Tenha-se ainda presente que, num registo preventivo e de promoção da saúde mental, a pessoa pode recorrer a um psicólogo para um processo de desenvolvimento pessoal, facilitador do autoconhecimento relativamente ao seu funcionamento e evolução.

Os medicamentos ajudam no tratamento das perturbações mentais?

Sim, os medicamentos podem ajudar em situações de doença mental, mas não podem ser encarados como uma panaceia que resolva qualquer problema.

Por exemplo, perante uma perturbação depressiva torna-se importante recorrer a ajuda psiquiátrica e, por sua vez, a terapêutica medicamentosa. Um dos papéis da medicação é ajudar na regulação neurológica e, por sua vez, possibilitar que a pessoa disponha de uma maior estabilidade cognitiva e emocional para a intervenção psicológica.

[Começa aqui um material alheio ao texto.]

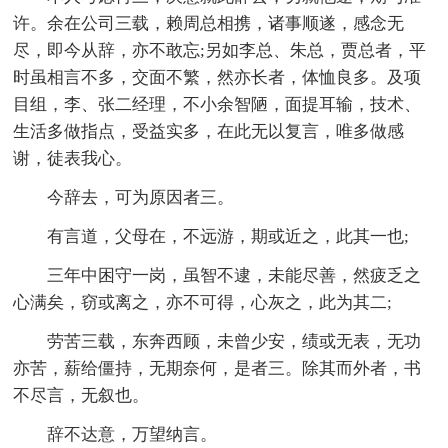
许。余在公司三载，赖周总相携，诸事顺遂，感念无
尽，即今从辞，亦不敢忘;另如李总、朱总，贾总者，平
时虽相言不多，交面不繁，然亦长者，体恤良多。及项
目组，李、张二经理，不小余智陋，面提耳输，技术、
生活多做指点，受益实多，在此无以复言，唯多做感
谢，徒表我心。
今辞去，可为原因者三。
有言道，父母在，不远游，期或近之，此其一也;
三年中困守一岗，虽智不逮，未能尽善，然疲乏之
心满矣，窃或离之，亦不可得，心灰之，此为其二;
劳苦三载，东奔西顾，未曾少安，绩或无表，无功
亦苦，薪给僵持，无期奈何，是者三。除其而外者，书
不尽言，无叙也。
辞不达意，万望纳言。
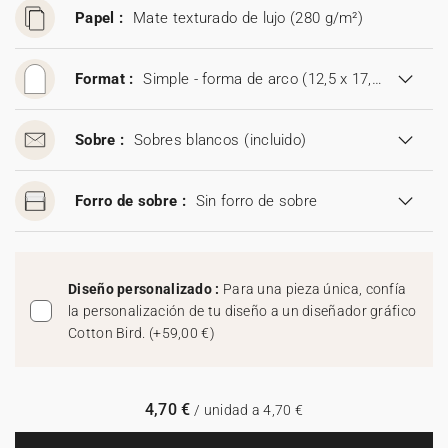
Papel :
Mate texturado de lujo (280 g/m²)
Format :
Simple - forma de arco (12,5 x 17,8 cm)
Sobre :
Sobres blancos
(incluido)
Forro de sobre :
Sin forro de sobre
Diseño personalizado :
Para una pieza única, confía
la personalización de tu diseño a un diseñador gráfico
Cotton Bird.
(
+59,00 €
)
4,70 €
/ unidad a 4,70 €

Os antidepressivos ao regularem a arquitetura do sono, mesmo os não sedativos, permitem à pessoa um padrão de sono mais reparador e, consequentemente, uma melhoria no humor e no funcionamento cognitivo, o que também poderá beneficiar a intervenção psicológica que possa ter lugar.

Salvaguarde-se que o efeito da ação dos psicofármacos não representa, num número significativo de casos, um tratamento de fundo da perturbação, para a qual poderá ser também importante beneficiar de intervenção psicológica. Por exemplo, a mera administração de ansiolíticos não resolve por si só o problema, na medida em que não soluciona as fontes de ansiedade ou de conflito, nem atua sobre os motivos ou as defesas da pessoa. Assim, qualquer uma destas intervenções - psicofarmacológica e psicológica - deve ser levada a cabo apenas por profissionais devidamente credenciados, uma vez que a abordagem terapêutica difere de situação para situação, devendo ser adaptada a cada individuo em concreto. Nenhuma delas se substitui, sendo que em alguns casos há benefícios na associação de ambas as intervenções.

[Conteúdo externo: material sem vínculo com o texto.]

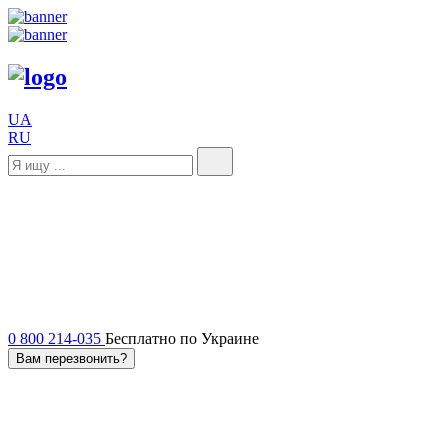
UA
RU
0 800 214-035
Бесплатно по Украине
Вам перезвонить?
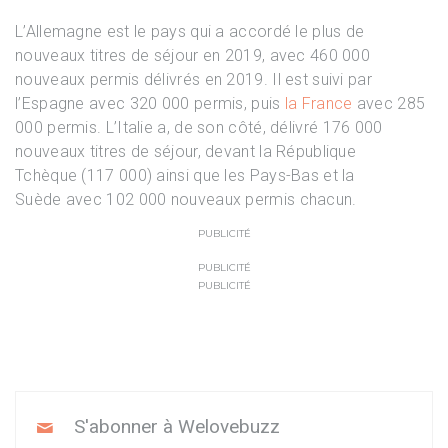
L’Allemagne est le pays qui a accordé le plus de
nouveaux titres de séjour en 2019, avec 460 000
nouveaux permis délivrés en 2019. Il est suivi par
l’Espagne avec 320 000 permis, puis
la France
avec 285
000 permis. L’Italie a, de son côté, délivré 176 000
nouveaux titres de séjour, devant la République
Tchèque (117 000) ainsi que les Pays-Bas et la
Suède avec 102 000 nouveaux permis chacun.
PUBLICITÉ
PUBLICITÉ
PUBLICITÉ
S'abonner à Welovebuzz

Sucede também que a medicação, quando erradamente prescrita ou mantida, pode levar à manutenção da sintomatologia, sendo importante averiguar e trabalhar sobre a sua origem.

Ainda que comum, é altamente desaconselhada a recomendação ou troca de medicamentos entre vizinhos, amigos ou familiares, assim como a suspensão abrupta dos psicofármacos devido à ilusão de que já se está de perfeita saúde.